O Globo
Temor do entorno do presidente com o tema
pauta resposta contraditória e, para alguns, omissa à operação que resultou em
121 mortes no Rio
A cautela extrema demonstrada pelo governo
federal na reação à Operação Contenção, realizada na terça-feira pelas polícias
do Rio nos complexos do Alemão e da Penha, se deve ao reconhecimento, por parte
do Palácio do Planalto, de que o tema da segurança pública é o mais delicado
para Lula na campanha do ano que vem — na avaliação de auxiliares, mais
espinhoso até que a economia e o nó fiscal.
Existe uma profusão de pesquisas demonstrando a centralidade que o assunto adquiriu na percepção do eleitorado.
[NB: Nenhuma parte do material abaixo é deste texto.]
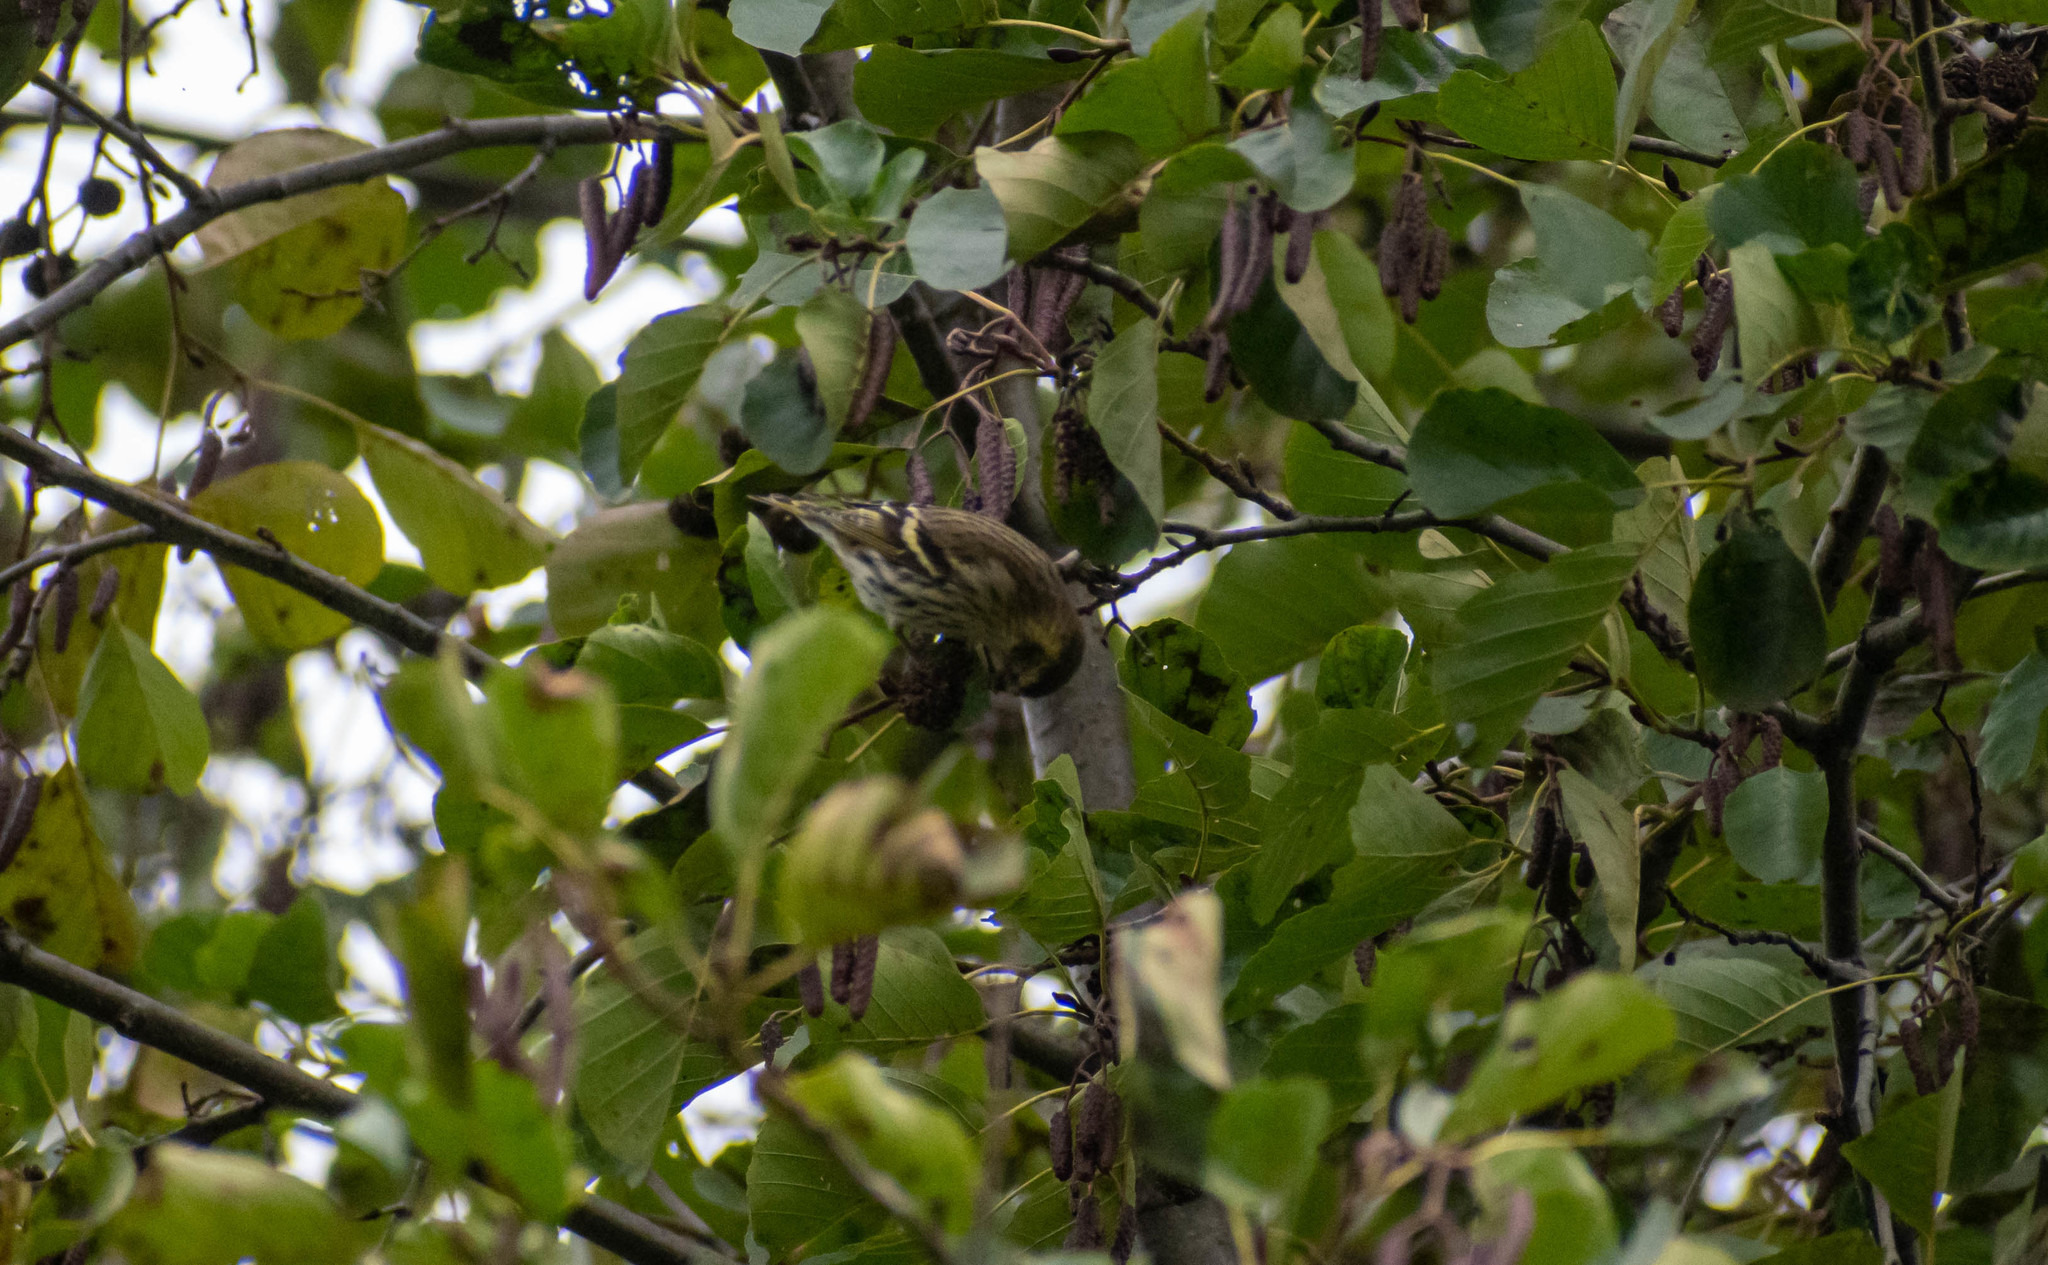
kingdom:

Violência é a maior preocupação dos brasileiros em relação ao país, segundo a Pesquisa Nacional de Vitimização e Segurança Pública realizada pela Quaest para a UFMG em 2023 e neste ano. O mesmo instituto vem medindo a avaliação da população quanto à atuação do governo Lula no tema da segurança. Dados de março mostram que ela é negativa para 38%, e apenas 25% a classificam como positiva.
Em geral, os governadores se saem melhor. O
Rio, no entanto, é uma exceção: levantamento também da Quaest em fevereiro
cravava 60% de rejeição à atuação do governador Cláudio Castro no assunto. A
operação de terça-feira, pela letalidade inédita e pela repercussão
internacional que alcançou, tem tudo para mexer os ponteiros dessa percepção
popular, e é isso que os governos avaliam para ditar cada um dos seus passos.
Disso decorrem contradições e omissões
deliberadas ou involuntárias, de lado a lado. Da parte do governo Lula, elas
são escancaradas. O presidente preferiu não se manifestar sobre uma operação
que levou a pelo menos 121 mortes.
Ainda ecoavam suas palavras no fim de semana,
quando classificou traficantes como “vítimas” de usuários durante viagem à
Malásia, e o temor de que produzisse outra frase ambígua ou abertamente
desastrosa brecou a intenção de que falasse. Lula se limitou a uma postagem
anódina nas redes sociais, em que não condenou a violência policial, frustrando
entidades de direitos humanos e parlamentares do PT e do PSOL.
A mesma retranca pautou o tom adotado pelo
ministro Ricardo Lewandowski, que, depois de uma visita cordial e cercada de
amabilidades a Cláudio Castro, chegou a ponto de dizer, em entrevista ao Estúdio i, da GloboNews, que a
operação era assunto “estritamente local”, para justificar a não colaboração da
Polícia Federal na ação.
Ora, se é assim, por que um escritório
compartilhado para atuar no enfrentamento do crime organizado? E como fica o
discurso central do governo Lula em relação à segurança, segundo o qual a
coordenação tem de ser nacional, uma vez que as facções criminosas não
respeitam mais fronteiras e têm atuação também fora do país?
Tanta cautela decorre da percepção, a ser
ainda confirmada em pesquisas, de que a ação na Zona Norte do Rio, com toda a
sua ferocidade e com diversos questionamentos possíveis dos pontos de vista
legal, operacional, de logística e humanitário, contou com apoio de largo
espectro da população do Rio e do resto do Brasil.
Isso — aliado ao conhecimento de que o
governo ainda não tem um portfólio de ações concretas para mostrar que prioriza
o combate ao crime e não está mais preso ao discurso tradicional da esquerda de
só abordar o tema da segurança sob a égide dos direitos humanos e das medidas
socioeducativas — fez com que os estrategistas de Lula recomendassem evitar que
a crise do Rio caísse no seu colo.
Para tentar começar a construir seu discurso
de campanha, o petista arranha um contraponto a ações como a de terça-feira com
a Operação Carbono Oculto, repetindo o mantra de que ela causou dano
considerável ao PCC sem “derramar uma gota de sangue”. Parece pouco para
reverter a percepção negativa das pesquisas, reforçada por declarações como a
dos traficantes-vítimas.
A megaoperação no Rio reaglutinou a direita e
pode ser um obstáculo à fase de recuperação que Lula vinha exibindo desde que
encaixou o discurso da soberania para responder ao tarifaço de Donald Trump.